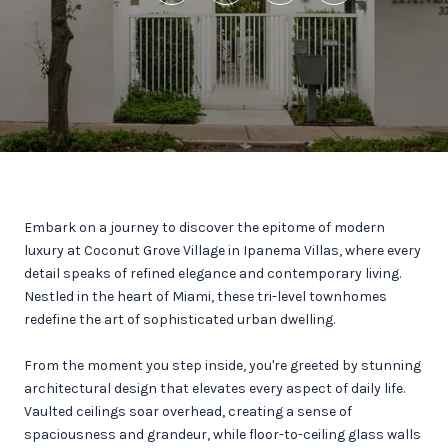
Embark on a journey to discover the epitome of modern
luxury at Coconut Grove Village in Ipanema Villas, where every
detail speaks of refined elegance and contemporary living.
Nestled in the heart of Miami, these tri-level townhomes
redefine the art of sophisticated urban dwelling.
From the moment you step inside, you're greeted by stunning
architectural design that elevates every aspect of daily life.
Vaulted ceilings soar overhead, creating a sense of
spaciousness and grandeur, while floor-to-ceiling glass walls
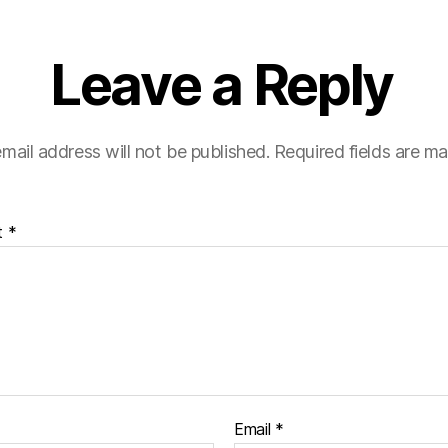
Leave a Reply
mail address will not be published.
Required fields are m
t
*
Email
*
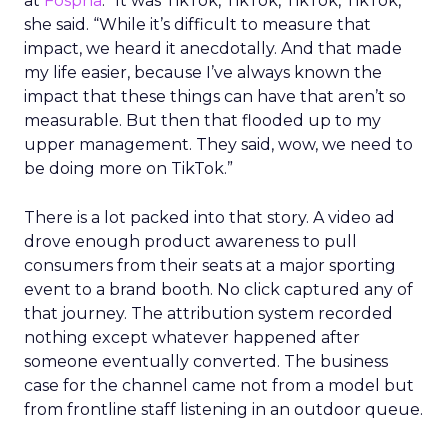
at
Fospha
. “It was TikTok, TikTok, TikTok, TikTok,”
she said. “While it’s difficult to measure that
impact, we heard it anecdotally. And that made
my life easier, because I’ve always known the
impact that these things can have that aren’t so
measurable. But then that flooded up to my
upper management. They said, wow, we need to
be doing more on TikTok.”
There is a lot packed into that story. A video ad
drove enough product awareness to pull
consumers from their seats at a major sporting
event to a brand booth. No click captured any of
that journey. The attribution system recorded
nothing except whatever happened after
someone eventually converted. The business
case for the channel came not from a model but
from frontline staff listening in an outdoor queue.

**Exercise**:
With pictures excluded, the material is to be written out exactly as given.

**Result for this exercise**:
Embark on a journey to discover the epitome of modern
luxury at Coconut Grove Village in Ipanema Villas, where every
detail speaks of refined elegance and contemporary living.
Nestled in the heart of Miami, these tri-level townhomes
redefine the art of sophisticated urban dwelling.
From the moment you step inside, you're greeted by stunning
architectural design that elevates every aspect of daily life.
Vaulted ceilings soar overhead, creating a sense of
spaciousness and grandeur, while floor-to-ceiling glass walls
Leave a Reply
mail address will not be published.
Required fields are m
t
*
Email
*
at
Fospha
. “It was TikTok, TikTok, TikTok, TikTok,”
she said. “While it’s difficult to measure that
impact, we heard it anecdotally. And that made
my life easier, because I’ve always known the
impact that these things can have that aren’t so
measurable. But then that flooded up to my
upper management. They said, wow, we need to
be doing more on TikTok.”
There is a lot packed into that story. A video ad
drove enough product awareness to pull
consumers from their seats at a major sporting
event to a brand booth. No click captured any of
that journey. The attribution system recorded
nothing except whatever happened after
someone eventually converted. The business
case for the channel came not from a model but
from frontline staff listening in an outdoor queue.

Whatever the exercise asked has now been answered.